Advanced
Threat Detection in Cloud Environments Using Machine Learning Techniques
Jinu Jose
CISSP,CCSP, CISM
Technical Consultant, Cyber
Security
Abstract
The rapid adoption of cloud computing
has revolutionized modern IT infrastructures but has also introduced new
challenges in cybersecurity. Traditional threat detection methods are often
insufficient in dynamic and distributed cloud environments. This paper explores
advanced threat detection techniques tailored for cloud systems, emphasizing
the integration of machine learning (ML) models to identify and respond to
potential threats. We examine the architecture of cloud environments, identify
common threat vectors, and evaluate the efficacy of ML-based detection systems.

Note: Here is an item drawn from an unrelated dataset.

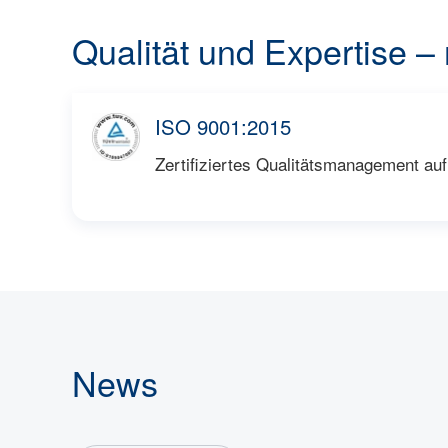
Qualität und Expertise –
ISO 9001:2015
Zertifiziertes Qualitätsmanagement au
News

The results indicate that machine learning significantly enhances the accuracy
and speed of threat detection, reducing response time and mitigating potential
damage.
Introduction
Cloud computing offers scalable and flexible services to
individuals and organizations. However, the shared and virtualized nature of
cloud infrastructure presents unique security risks, including data breaches,
insider threats, and advanced persistent threats (APTs). Detecting such threats
in real time is critical for maintaining cloud security. This paper
investigates the potential of machine learning to improve threat detection capabilities
in cloud environments
Literature Review
Background
and Related Work
Previous research has explored intrusion detection
systems (IDS) and signature-based methods for cloud security. However, these
approaches struggle with zero-day attacks and large-scale data analysis.
Machine learning provides adaptive models that can analyze vast amounts of
data, recognize patterns, and detect anomalies. Related work includes
anomaly-based intrusion detection using support vector machines (SVMs), clustering
algorithms, and deep learning models such as autoencoders and recurrent neural
networks (RNNs).
Threat Landscape in Cloud Environments
-Insider threats: Malicious actions by authorized users.
- External attacks: DDoS, phishing, malware injection.
- Data leakage: Unintentional or unauthorized data
exposure.
- Misconfiguration: Poor security settings leading to
vulnerabilities.
Machine Learning for Threat Detection
- Data Collection: Logs from cloud services, network
traffic, user behavior.
- Feature Extraction: Transforming raw data into structured
input for ML models.
- Model Selection: Algorithms such as Random Forest, SVM,
K-Means, and Neural Networks.
- Training and Validation: Using labeled datasets to train
models and evaluate accuracy.
- Real-time Monitoring: Deploying trained models for
continuous threat detection.
Case Study and Experimental Setup
A case study was conducted using the UNSW-NB15 dataset,
which includes normal and malicious traffic.
Multiple ML models were trained and tested to compare
performance:
- Random Forest achieved 93.4% accuracy.
- SVM achieved 89.7% accuracy.
- Autoencoder-based model detected anomalies with a
precision of 91.2%.
Discussion
The results demonstrate that machine learning
significantly improves threat detection in cloud environments. However,
challenges remain in terms of data privacy, model interpretability, and the
risk of adversarial ML attacks. Integrating ML with traditional security
frameworks and adopting explainable AI techniques are recommended for better
adoption.
Conclusion
Machine learning offers a promising approach to
enhancing threat detection in cloud environments. Future research should focus
on hybrid models, real-time adaptive systems, and securing ML pipelines against
adversarial threats. Cloud service providers should invest in intelligent
security systems to proactively detect and mitigate cyber threats.
References
Sources Sited
1. Moustafa, N., & Slay, J. (2015). UNSW-NB15: A
comprehensive data set for network intrusion detection
systems.
2. Buczak, A. L., & Guven, E. (2016). A survey of data
mining and machine learning methods for cyber
security intrusion detection.
3. Kim, G., Lee, S., & Kim, S. (2014). A novel hybrid
intrusion detection method integrating anomaly detection
with misuse detection.
4. Sommer, R., & Paxson, V. (2010). Outside the closed
world: On using machine learning for network
intrusion detection.
5. Sarker, I. H., et al. (2021). Cybersecurity data science:
An overview from machine learning perspective.